Large sized cache hidden close to the Concrete Jungle. Lots of room for trackables and trading items. Bonus points to whoever can figure out why I named the cache what I did!!

 

Here’s a neat little write up explaining the history of this place. Credit for the write up goes to the Manitoba Historical Society website.

 

“In May 1963, BACM announced plans to build an 8.5 million dollar cement-manufacturing plant in Winnipeg using limestone quarried at Steeprock and Lily Bay, with locally dug clay to make Portland cement. The subsidiary to operate the plant was to be known as the British-American Cement Company. This was just a month after another firm, Inland Cement, announced similar plans for an 8 million dollar plant in Winnipeg. This was all in addition to the existing Canada Cement Plant at Fort Whyte. Industry analysts observed that, if two new plants were built, they would produce almost triple the amount of cement required by Manitoba’s entire construction industry. Three cement plants were not needed in Manitoba.

 

In November 1963, the driving of concrete piles for BACM’s cement plant commenced here. Each of the piles had a series of numbers written into its concrete when wet. The numbers represent the date on which the pile was made, so workers would know when a pile had sufficient strength to withstand the stress of being pounded into the ground, and its length in feet.
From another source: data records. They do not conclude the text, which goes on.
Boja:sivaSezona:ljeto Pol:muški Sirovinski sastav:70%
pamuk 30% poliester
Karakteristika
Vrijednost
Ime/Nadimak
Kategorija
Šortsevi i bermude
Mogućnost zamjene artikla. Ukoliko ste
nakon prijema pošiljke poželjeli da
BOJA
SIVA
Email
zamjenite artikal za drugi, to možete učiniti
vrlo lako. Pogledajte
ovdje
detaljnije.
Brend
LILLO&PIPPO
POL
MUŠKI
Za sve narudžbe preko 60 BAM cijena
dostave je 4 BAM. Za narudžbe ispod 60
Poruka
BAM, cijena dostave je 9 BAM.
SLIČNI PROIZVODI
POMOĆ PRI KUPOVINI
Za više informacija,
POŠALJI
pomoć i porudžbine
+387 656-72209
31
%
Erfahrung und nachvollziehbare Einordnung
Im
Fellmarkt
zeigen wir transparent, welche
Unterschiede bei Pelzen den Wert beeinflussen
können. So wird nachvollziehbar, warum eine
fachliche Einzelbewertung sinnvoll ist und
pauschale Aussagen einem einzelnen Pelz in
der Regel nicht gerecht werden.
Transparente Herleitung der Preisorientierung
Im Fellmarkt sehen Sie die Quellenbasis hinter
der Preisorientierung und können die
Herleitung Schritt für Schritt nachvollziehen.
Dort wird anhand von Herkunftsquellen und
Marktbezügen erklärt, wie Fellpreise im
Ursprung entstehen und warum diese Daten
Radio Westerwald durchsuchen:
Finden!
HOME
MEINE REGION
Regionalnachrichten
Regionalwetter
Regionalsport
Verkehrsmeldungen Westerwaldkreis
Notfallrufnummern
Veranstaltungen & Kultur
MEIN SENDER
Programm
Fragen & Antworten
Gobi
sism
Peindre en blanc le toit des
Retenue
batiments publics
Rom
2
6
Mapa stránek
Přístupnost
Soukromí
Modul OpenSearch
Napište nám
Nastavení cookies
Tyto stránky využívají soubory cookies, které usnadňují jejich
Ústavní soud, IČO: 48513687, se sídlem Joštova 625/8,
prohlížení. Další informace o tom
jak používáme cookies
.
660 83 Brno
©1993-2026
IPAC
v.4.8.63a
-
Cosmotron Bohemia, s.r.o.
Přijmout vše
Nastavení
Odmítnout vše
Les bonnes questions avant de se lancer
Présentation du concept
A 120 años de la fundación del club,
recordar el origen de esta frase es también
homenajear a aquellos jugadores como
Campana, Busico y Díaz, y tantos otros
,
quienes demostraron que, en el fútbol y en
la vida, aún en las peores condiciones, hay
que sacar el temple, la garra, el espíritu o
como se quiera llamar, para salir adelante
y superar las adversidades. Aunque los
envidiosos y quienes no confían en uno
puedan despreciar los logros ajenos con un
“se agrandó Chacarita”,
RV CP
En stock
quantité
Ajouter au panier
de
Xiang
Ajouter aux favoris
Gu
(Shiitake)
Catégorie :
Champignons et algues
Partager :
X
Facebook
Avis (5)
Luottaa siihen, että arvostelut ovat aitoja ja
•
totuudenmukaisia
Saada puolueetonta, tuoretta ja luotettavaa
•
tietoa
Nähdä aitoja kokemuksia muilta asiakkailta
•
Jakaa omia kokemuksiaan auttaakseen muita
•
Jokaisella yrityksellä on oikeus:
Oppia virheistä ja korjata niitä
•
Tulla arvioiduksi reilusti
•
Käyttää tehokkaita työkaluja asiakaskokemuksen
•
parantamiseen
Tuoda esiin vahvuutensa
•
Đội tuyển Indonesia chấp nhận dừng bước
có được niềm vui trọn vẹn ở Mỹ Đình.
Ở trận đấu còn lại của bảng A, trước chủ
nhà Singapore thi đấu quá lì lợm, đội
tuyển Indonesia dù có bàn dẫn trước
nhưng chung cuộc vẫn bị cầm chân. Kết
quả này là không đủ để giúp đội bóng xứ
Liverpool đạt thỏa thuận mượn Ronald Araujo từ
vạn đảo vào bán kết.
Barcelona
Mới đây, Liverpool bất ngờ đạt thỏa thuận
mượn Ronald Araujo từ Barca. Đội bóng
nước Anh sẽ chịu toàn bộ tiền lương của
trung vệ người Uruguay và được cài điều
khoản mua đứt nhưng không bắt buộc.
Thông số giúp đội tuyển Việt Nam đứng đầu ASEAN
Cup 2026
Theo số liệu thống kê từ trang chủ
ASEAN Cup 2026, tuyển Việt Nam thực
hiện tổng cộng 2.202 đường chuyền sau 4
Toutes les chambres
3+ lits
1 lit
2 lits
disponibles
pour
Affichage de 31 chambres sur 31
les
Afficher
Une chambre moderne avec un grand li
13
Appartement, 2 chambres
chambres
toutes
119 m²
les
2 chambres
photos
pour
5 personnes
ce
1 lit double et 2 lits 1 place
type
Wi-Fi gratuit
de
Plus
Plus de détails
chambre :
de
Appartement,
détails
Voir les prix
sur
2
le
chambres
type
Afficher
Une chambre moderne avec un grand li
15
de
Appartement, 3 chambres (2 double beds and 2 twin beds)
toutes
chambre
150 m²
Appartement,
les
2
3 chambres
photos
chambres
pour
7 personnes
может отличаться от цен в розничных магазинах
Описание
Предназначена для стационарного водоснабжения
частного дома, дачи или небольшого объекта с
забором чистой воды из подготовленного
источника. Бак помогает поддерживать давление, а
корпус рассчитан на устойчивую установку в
The piles at this site are 50, 55, and 60 feet in length.

 

In June 1964, Inland Cement announced it had purchased the site from BACM. The deal came on the heels of an April 1964 decision by the Winnipeg city council to give all of the city’s cement business to Inland, whose plant was in Saskatchewan, despite protests from the local Canada Cement that they deserved some of the deal. Eventually, Inland Cement went ahead with its plans for a new cement plant, and built a facility on Kenaston, that was recently abandoned, and then demolished.”

 

As of today, the original BACM land sits unused and for all intensive purposes; abandoned.

 

Please exercise caution in and around the pillar areas and replace the cache as found so the adventure stays the same for future geocachers!! Thank you!!